Build more gender-diverse teams. The importance of gender diversity within the ranks of financial service providers can’t be emphasized enough—and neither can the benefits. All financial service providers would benefit from greater gender diversity so that they can take advantage of the full range of perspectives necessary to win with women customers. Women in leadership positions in the banking sector correlate with everything from fewer nonperforming loans to higher profitability and even to greater levels of innovation. Despite the linkage between gender diversity and greater innovation, however, fintech companies in the aggregate have not emerged as a disruptive force for gender equality. Only 14 percent of fintech company directors are women, and nearly 40 percent of fintechs globally have no women on their boards. But diversity and inclusion efforts must go beyond the mere recruitment and retention of people from underrepresented groups. Instead, the different experiences of previously excluded people must be tapped as sources of learning about how to improve a company’s core business. Research shows that teams that value a variety of views outperform both homogeneous teams and diverse teams that tamp down differences in favor of group cohesion.
Mobile Money Providers Are on the Front Lines of Inclusion
Much of the recent gains in financial inclusion are directly attributable to cell-phone access and the proliferation of financial services delivered through mobile phones and the internet. Conversely, the persistence of the gender gap in access to finance is exacerbated by inequality in access to smartphones. The acceleration of digital financial services in response to the COVID-19 crisis, particularly through digital government relief payments, offers an unprecedented opportunity to expand access to cell phones.

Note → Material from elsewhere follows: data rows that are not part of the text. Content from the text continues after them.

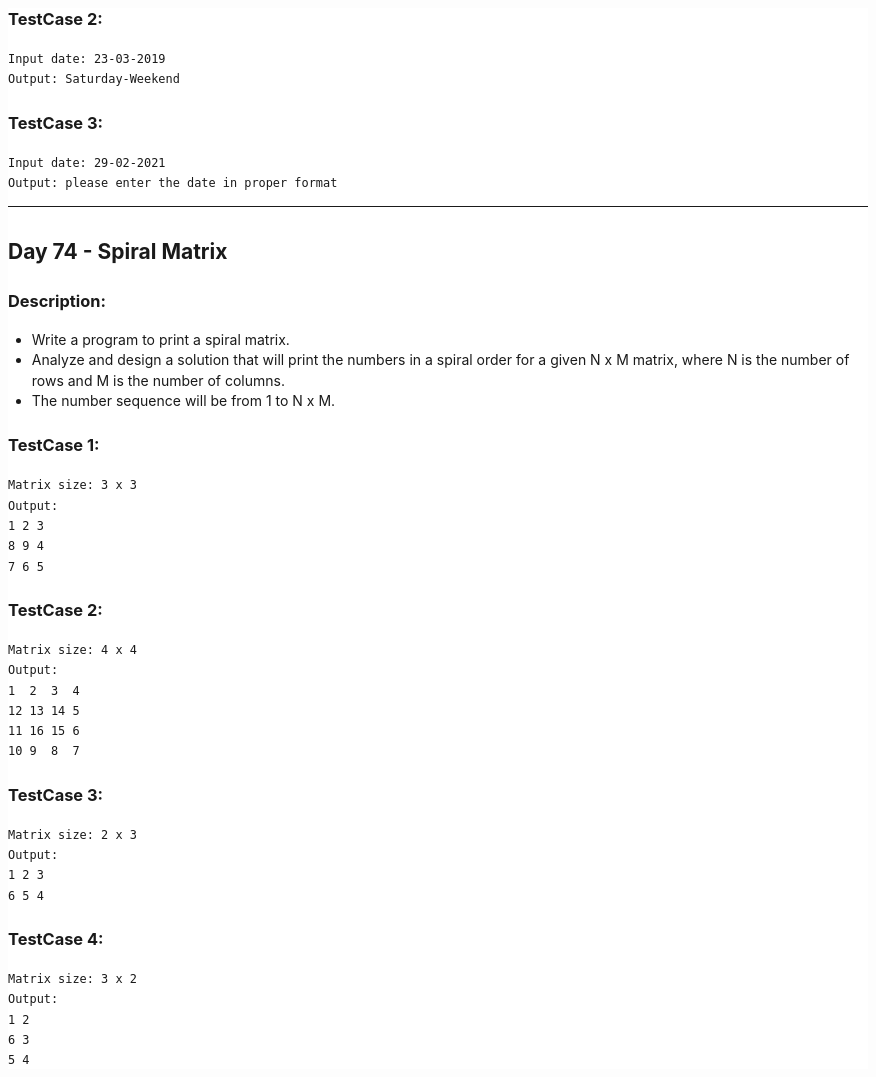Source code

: ### TestCase 2:
```
Input date: 23-03-2019
Output: Saturday-Weekend
```

### TestCase 3:
```
Input date: 29-02-2021
Output: please enter the date in proper format
```
---
## Day 74 - Spiral Matrix

### Description:
- Write a program to print a spiral matrix.
- Analyze and design a solution that will print the numbers in a spiral order for a given N x M matrix, where N is the number of rows and M is the number of columns.
- The number sequence will be from 1 to N x M.

### TestCase 1:
```
Matrix size: 3 x 3
Output:
1 2 3
8 9 4
7 6 5
```

### TestCase 2:
```
Matrix size: 4 x 4
Output:
1  2  3  4
12 13 14 5
11 16 15 6
10 9  8  7
```

### TestCase 3:
```
Matrix size: 2 x 3
Output:
1 2 3
6 5 4
```

### TestCase 4:
```
Matrix size: 3 x 2
Output:
1 2
6 3
5 4
```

Once women have the phones, make sure they use them by employing women agents. A mobile money provider’s agent network is the retail “human face” that drives the successful business model. Offering both “tech” and “touch” is particularly important to women customers; women agents and banking correspondents have proven adept at listening to customers’ needs, answering questions related to digital technology or the products on offer, and, overall, establishing trust with both men and women.
Expand the number of cash-in/cash-out (CICO) points. Despite the growing reach of mobile money, roughly 90 percent of transactions in the developing world are still completed in cash. To put this figure in context: one-third of transactions in the US are settled in cash, while Sweden is on track to become the first cashless society, with only 12 percent of transactions taking place in cash. The growth trajectory of digital financial services throughout the developing world will still require a sufficient number of CICO points so that people can continue to make cash payments until enough products and services can be paid for digitally. The experience with M-Pesa in Kenya demonstrates that the inclusion impact of digital financial services is directly linked to the proximity of agents. For women, who, because of social norms or household responsibilities, often have less mobility than men, the convenient location of CICO points is an even more significant factor in driving inclusion. In the context of COVID, where social distancing is so vital, the India Post Bank has found an innovative solution: it has equipped postal workers with handheld devices to provide doorstep cash withdrawal based on a customer’s biometric ID.